For those needing more customized comparison logic, here's a Python solution using os.walk() and filecmp:

import os
import filecmp
from datetime import datetime

def compare_dirs(dir1, dir2):
    comparison = filecmp.dircmp(dir1, dir2)
    
    print("Files only in", dir1)
    for item in comparison.left_only:
        print(os.path.join(dir1, item))
    
    print("\nFiles only in", dir2)
    for item in comparison.right_only:
        print(os.path.join(dir2, item))
    
    print("\nCommon files with differences:")
    for item in comparison.diff_files:
        path1 = os.path.join(dir1, item)
        path2 = os.path.join(dir2, item)
        size1 = os.path.getsize(path1)
        size2 = os.path.getsize(path2)
        mtime1 = datetime.fromtimestamp(os.path.getmtime(path1))
        mtime2 = datetime.fromtimestamp(os.path.getmtime(path2))
        
        print(f"{path1} ({mtime1}) ({size1} bytes) | {path2} ({mtime2}) ({size2} bytes)")

# Example usage:
compare_dirs('/local/path', '/remote/path')
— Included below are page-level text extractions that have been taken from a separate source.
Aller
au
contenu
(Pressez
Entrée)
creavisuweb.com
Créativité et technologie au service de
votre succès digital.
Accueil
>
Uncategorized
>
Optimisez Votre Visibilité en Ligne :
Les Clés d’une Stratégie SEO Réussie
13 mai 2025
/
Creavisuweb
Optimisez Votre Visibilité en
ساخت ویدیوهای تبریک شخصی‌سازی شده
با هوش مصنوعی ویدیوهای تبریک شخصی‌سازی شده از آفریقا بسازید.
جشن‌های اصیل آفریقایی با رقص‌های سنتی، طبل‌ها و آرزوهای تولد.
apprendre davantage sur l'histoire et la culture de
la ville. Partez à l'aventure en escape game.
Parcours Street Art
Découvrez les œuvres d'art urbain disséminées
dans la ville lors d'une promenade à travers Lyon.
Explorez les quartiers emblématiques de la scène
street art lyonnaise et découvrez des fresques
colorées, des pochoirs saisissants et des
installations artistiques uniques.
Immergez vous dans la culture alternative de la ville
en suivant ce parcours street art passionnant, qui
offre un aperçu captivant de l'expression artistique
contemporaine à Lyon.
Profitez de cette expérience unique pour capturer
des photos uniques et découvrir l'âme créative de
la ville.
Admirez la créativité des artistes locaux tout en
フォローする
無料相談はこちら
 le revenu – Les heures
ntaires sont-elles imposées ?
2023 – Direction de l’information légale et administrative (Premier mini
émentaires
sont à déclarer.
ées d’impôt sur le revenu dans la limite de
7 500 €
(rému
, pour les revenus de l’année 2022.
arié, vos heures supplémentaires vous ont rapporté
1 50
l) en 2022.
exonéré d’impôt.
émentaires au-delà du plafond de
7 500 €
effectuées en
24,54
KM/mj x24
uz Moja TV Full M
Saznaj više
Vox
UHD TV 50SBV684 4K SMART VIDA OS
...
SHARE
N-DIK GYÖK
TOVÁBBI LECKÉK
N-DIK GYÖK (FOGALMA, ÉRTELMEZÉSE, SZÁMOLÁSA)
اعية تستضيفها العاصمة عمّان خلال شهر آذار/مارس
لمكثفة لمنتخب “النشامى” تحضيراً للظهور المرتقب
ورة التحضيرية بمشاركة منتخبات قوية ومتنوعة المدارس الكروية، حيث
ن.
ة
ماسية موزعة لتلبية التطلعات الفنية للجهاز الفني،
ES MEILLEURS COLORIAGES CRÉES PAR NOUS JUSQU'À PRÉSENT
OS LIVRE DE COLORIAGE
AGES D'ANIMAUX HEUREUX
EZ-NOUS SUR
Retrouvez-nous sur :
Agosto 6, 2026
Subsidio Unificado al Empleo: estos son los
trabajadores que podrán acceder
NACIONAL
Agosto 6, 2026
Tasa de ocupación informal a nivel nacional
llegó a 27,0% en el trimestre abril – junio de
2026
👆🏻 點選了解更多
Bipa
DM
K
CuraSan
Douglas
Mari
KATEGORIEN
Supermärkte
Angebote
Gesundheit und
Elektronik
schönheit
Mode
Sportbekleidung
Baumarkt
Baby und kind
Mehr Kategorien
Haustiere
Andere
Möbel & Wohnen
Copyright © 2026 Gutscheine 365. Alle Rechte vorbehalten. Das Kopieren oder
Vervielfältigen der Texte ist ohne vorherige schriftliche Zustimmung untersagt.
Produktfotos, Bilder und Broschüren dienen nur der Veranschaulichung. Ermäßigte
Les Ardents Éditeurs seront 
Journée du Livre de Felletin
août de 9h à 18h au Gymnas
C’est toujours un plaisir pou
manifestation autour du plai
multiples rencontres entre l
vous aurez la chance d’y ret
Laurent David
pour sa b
For absolute certainty in file comparison, even when metadata appears identical, consider adding SHA256 checksum verification:

import hashlib

def get_file_hash(filepath):
    hasher = hashlib.sha256()
    with open(filepath, 'rb') as f:
        while chunk := f.read(4096):
            hasher.update(chunk)
    return hasher.hexdigest()

# Add this to the comparison function:
hash1 = get_file_hash(path1)
hash2 = get_file_hash(path2)
print(f"Checksums: {hash1} vs {hash2}")

For those preferring GUI solutions:

  • Meld: Excellent graphical diff tool with directory comparison
  • Beyond Compare: Powerful commercial option with detailed reporting
  • KDiff3: Open-source alternative with merge capabilities

Command-line enthusiasts might prefer vimdiff for side-by-side file comparison, though it's less suited for entire directory structures.

For ongoing monitoring, consider setting up a cron job that logs differences:

0 2 * * * rsync -avn --itemize-changes /source/ /backup/ > /var/log/backup_diff_$(date +\%Y\%m\%d).log

This runs daily at 2 AM and saves output to dated log files for historical tracking.